The records: Begin

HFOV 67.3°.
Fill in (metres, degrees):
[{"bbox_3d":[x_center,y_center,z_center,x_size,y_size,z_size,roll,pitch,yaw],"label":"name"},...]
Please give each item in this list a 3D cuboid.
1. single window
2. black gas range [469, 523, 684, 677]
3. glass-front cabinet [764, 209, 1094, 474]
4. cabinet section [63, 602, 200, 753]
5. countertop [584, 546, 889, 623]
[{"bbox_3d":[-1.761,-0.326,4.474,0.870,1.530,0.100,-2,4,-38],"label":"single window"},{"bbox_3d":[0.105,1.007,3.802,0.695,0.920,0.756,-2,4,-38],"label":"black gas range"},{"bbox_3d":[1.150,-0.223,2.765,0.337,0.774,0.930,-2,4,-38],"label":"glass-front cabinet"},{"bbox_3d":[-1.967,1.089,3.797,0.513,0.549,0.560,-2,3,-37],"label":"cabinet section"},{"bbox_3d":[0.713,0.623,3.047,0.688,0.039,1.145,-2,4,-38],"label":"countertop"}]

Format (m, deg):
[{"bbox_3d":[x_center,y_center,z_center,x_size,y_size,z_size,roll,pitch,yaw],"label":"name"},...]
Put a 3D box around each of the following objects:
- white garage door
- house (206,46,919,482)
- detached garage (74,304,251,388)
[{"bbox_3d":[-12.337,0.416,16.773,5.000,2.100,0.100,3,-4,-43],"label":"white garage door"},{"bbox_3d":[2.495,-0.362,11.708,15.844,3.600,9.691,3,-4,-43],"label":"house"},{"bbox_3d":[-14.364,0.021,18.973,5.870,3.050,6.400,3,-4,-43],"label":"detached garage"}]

The records: End
The records: Begin

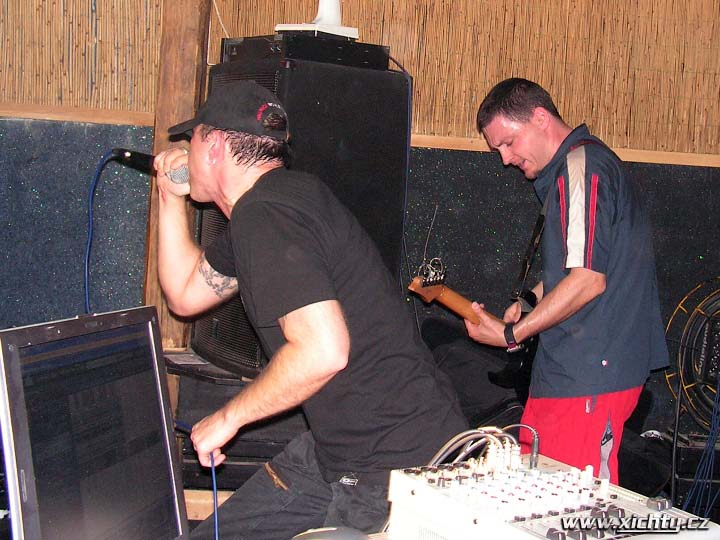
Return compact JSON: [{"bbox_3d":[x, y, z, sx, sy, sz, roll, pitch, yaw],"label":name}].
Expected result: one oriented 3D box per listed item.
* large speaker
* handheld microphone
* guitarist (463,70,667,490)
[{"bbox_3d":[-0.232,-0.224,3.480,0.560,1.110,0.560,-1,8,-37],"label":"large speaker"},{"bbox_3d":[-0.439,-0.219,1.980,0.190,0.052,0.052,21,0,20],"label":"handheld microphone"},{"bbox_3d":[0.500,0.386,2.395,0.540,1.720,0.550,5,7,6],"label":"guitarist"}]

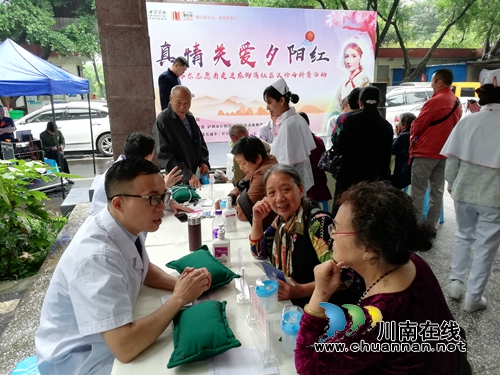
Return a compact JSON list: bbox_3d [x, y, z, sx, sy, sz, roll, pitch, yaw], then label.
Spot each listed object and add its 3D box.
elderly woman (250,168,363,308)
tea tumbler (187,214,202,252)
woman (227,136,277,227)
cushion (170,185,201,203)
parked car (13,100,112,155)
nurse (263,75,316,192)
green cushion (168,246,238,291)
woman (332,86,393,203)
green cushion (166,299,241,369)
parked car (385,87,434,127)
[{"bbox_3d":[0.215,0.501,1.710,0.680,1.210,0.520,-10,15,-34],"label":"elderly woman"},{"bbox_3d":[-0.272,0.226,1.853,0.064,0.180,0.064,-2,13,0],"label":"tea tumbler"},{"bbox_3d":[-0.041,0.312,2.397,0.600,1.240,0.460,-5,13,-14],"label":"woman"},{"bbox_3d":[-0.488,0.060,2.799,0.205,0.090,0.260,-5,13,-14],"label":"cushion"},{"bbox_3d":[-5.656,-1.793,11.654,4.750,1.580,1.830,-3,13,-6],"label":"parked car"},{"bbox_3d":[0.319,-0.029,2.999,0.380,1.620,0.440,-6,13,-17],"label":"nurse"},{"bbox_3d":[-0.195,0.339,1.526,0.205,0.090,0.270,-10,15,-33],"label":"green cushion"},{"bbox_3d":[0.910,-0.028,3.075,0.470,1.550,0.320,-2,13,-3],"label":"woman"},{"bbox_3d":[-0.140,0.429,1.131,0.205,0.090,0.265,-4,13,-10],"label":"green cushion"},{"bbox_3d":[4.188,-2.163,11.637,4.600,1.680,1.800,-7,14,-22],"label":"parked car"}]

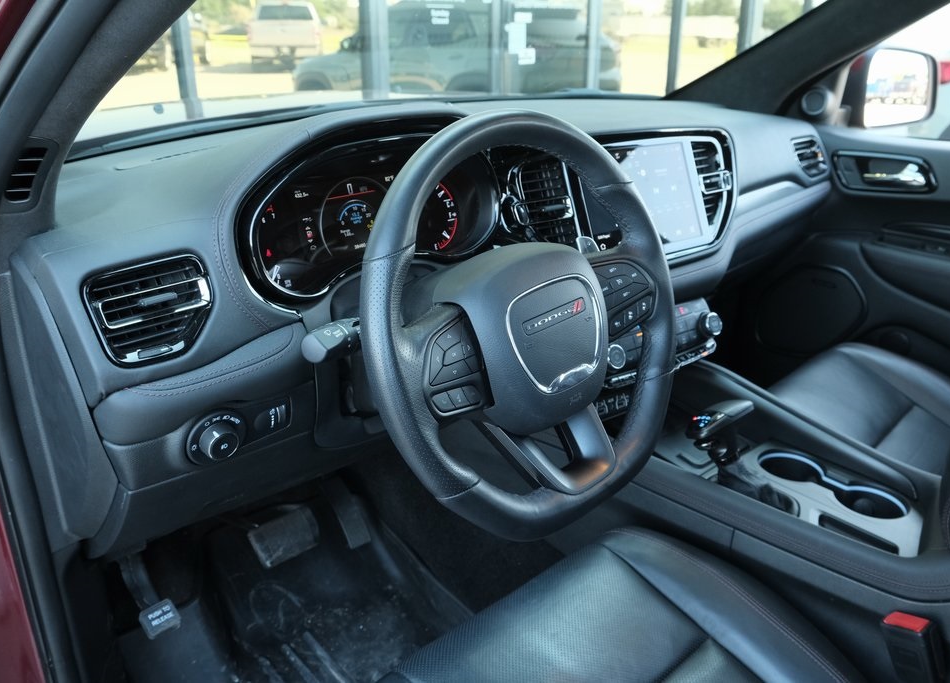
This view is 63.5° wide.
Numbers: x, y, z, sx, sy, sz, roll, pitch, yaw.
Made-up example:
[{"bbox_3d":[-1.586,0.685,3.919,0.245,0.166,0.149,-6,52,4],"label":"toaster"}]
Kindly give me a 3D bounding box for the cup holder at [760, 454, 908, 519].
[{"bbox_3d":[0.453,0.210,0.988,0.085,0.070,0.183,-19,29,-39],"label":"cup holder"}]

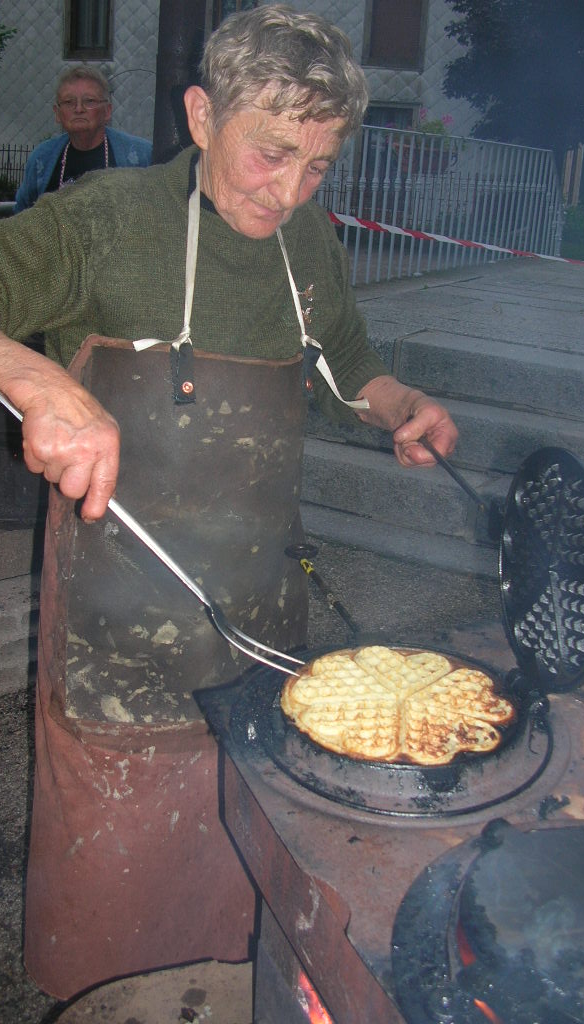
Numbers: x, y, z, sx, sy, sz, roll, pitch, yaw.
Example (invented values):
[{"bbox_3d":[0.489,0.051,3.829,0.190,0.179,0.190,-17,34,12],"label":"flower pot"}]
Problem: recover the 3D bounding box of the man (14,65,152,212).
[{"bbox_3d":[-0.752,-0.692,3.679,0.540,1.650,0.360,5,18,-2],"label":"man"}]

The records: End
The records: Begin

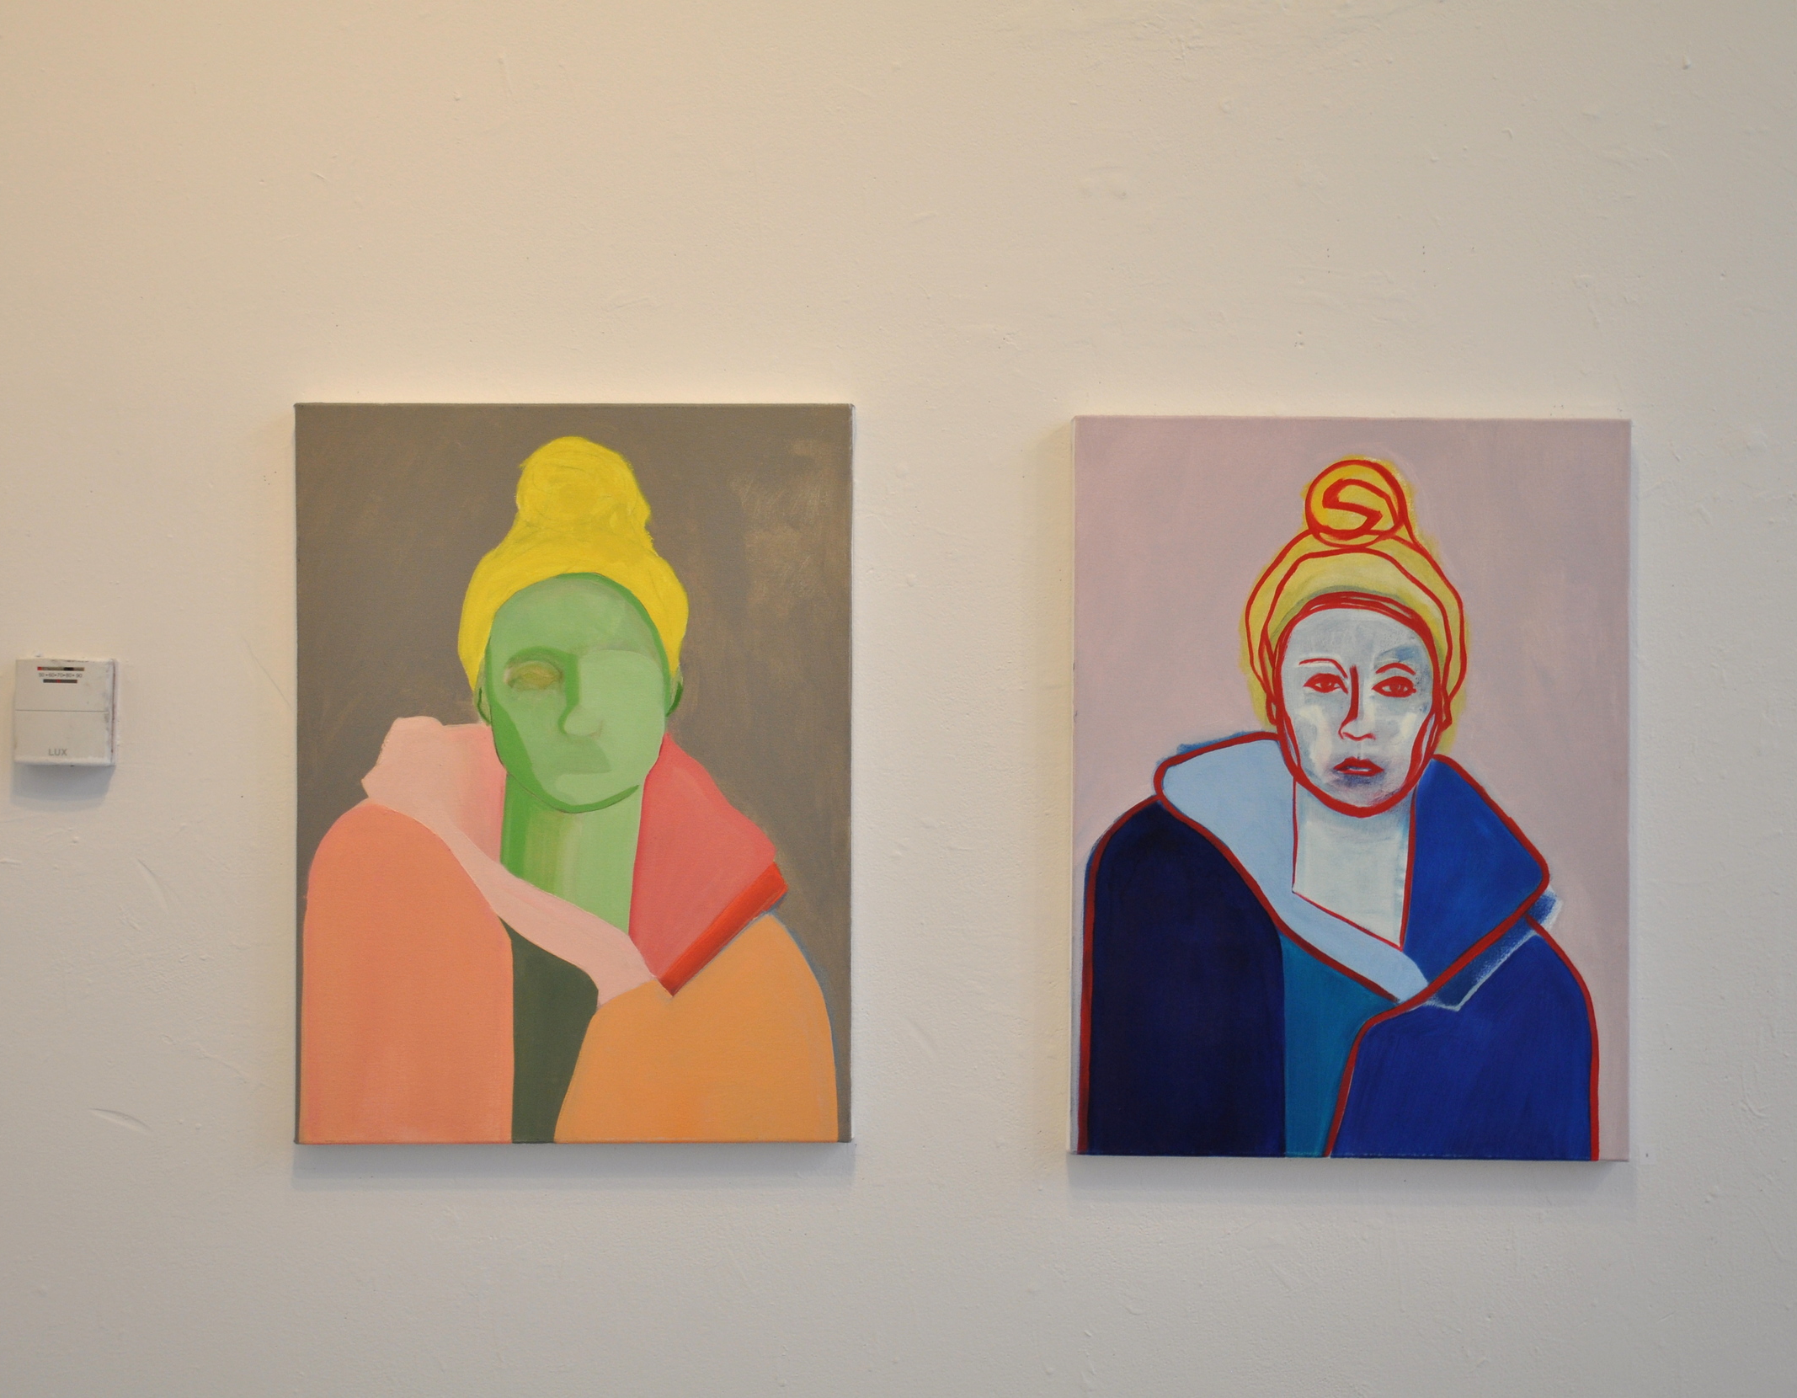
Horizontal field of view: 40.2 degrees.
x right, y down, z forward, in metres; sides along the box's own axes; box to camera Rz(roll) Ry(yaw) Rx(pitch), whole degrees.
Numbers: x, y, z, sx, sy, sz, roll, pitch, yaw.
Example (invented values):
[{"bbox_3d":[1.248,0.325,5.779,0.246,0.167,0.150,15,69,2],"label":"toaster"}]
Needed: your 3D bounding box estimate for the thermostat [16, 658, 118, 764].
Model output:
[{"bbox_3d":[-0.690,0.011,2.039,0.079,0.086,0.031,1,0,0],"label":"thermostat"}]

The records: End

*Assigned task*
Rewrite the rows from the line with "HFOV 67.3°." to the line with "5. countertop [584, 546, 889, 623]", both included, as a numbered list, skipping any blank lines.

*Solution to this task*
1. HFOV 67.3°.
2. Fill in (metres, degrees):
3. [{"bbox_3d":[x_center,y_center,z_center,x_size,y_size,z_size,roll,pitch,yaw],"label":"name"},...]
4. Please give each item in this list a 3D cuboid.
5. 1. single window
6. 2. black gas range [469, 523, 684, 677]
7. 3. glass-front cabinet [764, 209, 1094, 474]
8. 4. cabinet section [63, 602, 200, 753]
9. 5. countertop [584, 546, 889, 623]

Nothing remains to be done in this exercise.